To most people, the Boston Marathon is a race hosted annually by the City of Boston on Patriots’ Day in April. But to a select band of individuals from across the country, “the” Boston Marathon happens in February, and requires 24 hours, not 26 miles, of endurance. Every year since 1976, a few hundred fans have spent one full day enjoying the best and worst of the last century’s science fiction cinema.
The festival’s location has changed since the event first began—moving from the old Orson Welles Theatre in Cambridge (which burned down in the mid-80s) to West Newton to its present Davis Square home. And each year’s event has a different theme (this year’s was “Alien Attack”). But the close-knit audience remains more or less the same; there are multiple people who have been to all 34 festivals.
For a stranger to the sci-fi community, the overnight festival—which took place this year from last Sunday to Monday—can appear somewhat inscrutable. Little seems to link the bizarre assortment of films, ranging from the most camp B movies of the 1950s (“I Married a Monster from Outer Space”) to new releases (“Chrysalis”) to, perhaps strangest of all, mass-marketed Hollywood fare (“Transformers”). But fans point to the distinctive worldview that sci-fi films provide as a unifying thread through the festival.
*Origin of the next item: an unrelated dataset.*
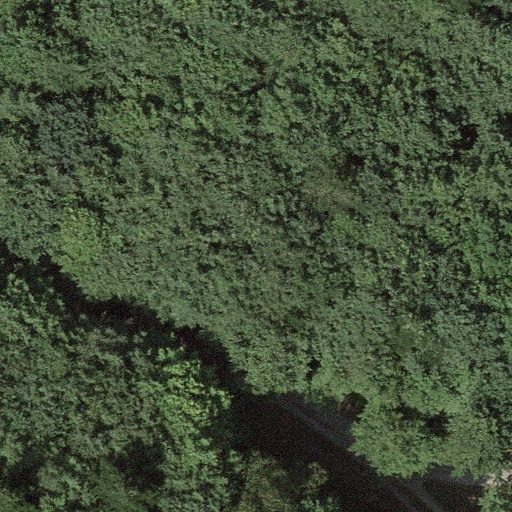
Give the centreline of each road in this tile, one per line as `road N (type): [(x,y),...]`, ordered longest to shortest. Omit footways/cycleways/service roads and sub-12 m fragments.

“I like the positive view of the future,” says Jim Peterson, a 10-year attendee of the event. “Science fiction shows us new ideas.”
“It’s meant to be escapist,” says Jen Simon of Philadelphia. “It’s less mundane than normal life.” Simon is on her second trip to the festival; she was introduced to it by her fiancé, Steve Lento, who’s been a regular at the festival since middle school.
The highlight of this year’s festival was the recently-released “Alien Trespass.” Directed by former “X-Files” producer R.W. Goodwin, the film pays homage to five iconic 1950s sci-fi films. Any great sci-fi movie, says Lento, “should be aware of and contain genre conventions; ideally, it should play with these conventions or do something new with them.”
The self-referential nature of science fiction means that style and an extensive awareness of the genre’s history—rather than substance—separate a good sci-fi film from a merely average one. That’s not to say that sci-fi movies are devoid of meaning or broader concerns. The widely mocked B movies of the 1950s were certainly characterized by tackiness, but they also explored clever political allegory at the height of the Cold War.
In luring people back to Somerville year after year, the lineup of films is secondary to the festival’s unique communal experience, a theme that emerges repeatedly in conversations with both male and female audience members. (Contrary to any stereotypes of sci-fi as an exclusively male pursuit, the festival draws at least as many female attendees as male ones.) The festival is a richly interactive experience, with performers and audience competitions (years past have put on costume contests; this year featured an alien mating cry contest) interspersing the screenings.
Rick Juskiewicc has been making the trip north from Rochester, New York for 30 years, and now finds himself too old to sit through the entire show. Still, he is brought back every year by the camaraderie of “the Boston Marathon.” Malden resident Darryl Davis, a veteran of 20 festivals, feels similarly. “I come to meet the friends I’ve made that I see here every year,” he says. Even the movies themselves depend on the community atmosphere. “I wouldn’t watch the B movies at home by myself,” Simon says, “but here we all willingly suspend disbelief together.”
Given this community, it is no surprise that ties to the festival run deep, and the event is often a family affair. Miriam Dennis of Weymouth has come to every festival since 1986, and has brought her daughter Alex along for the last decade. And while the festival does attract the occasional lone eccentric—such as a self-proclaimed “magician” from Somerville who rotates the names Michael Fishman, Tuna Oddfellow and Fish the Magish—families are perhaps the most common type of attendee.
Not all fans are fortunate enough to have cooperative children, however. In his 30th year at the festival, Cambridge resident Barry Perlman lamented his inability to pass on the sci-fi tradition. “I try to bring my children, but they’re too square.”